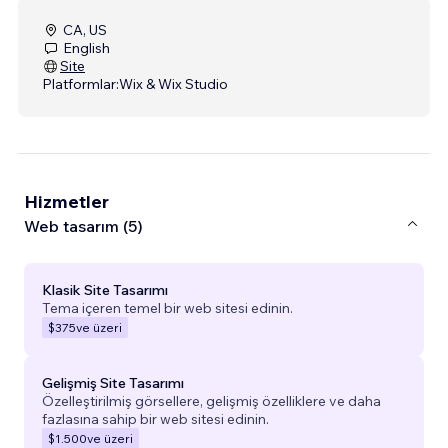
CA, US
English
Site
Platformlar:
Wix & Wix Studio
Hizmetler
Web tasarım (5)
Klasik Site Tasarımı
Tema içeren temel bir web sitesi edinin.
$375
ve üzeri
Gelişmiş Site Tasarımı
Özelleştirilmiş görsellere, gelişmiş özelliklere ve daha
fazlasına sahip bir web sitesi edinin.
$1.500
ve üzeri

——————

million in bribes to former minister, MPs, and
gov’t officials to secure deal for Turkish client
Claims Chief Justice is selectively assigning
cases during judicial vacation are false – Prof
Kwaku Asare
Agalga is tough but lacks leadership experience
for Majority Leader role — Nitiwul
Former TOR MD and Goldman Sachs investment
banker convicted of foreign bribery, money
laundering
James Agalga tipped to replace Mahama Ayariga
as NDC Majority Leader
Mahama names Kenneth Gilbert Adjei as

——————

▸ WORK REQUIRED
Throughout the records above, find the lines in which the word "Mahama" appears and return them.

▸ SOLUTION FOR THIS EXERCISE
James Agalga tipped to replace Mahama Ayariga
Mahama names Kenneth Gilbert Adjei as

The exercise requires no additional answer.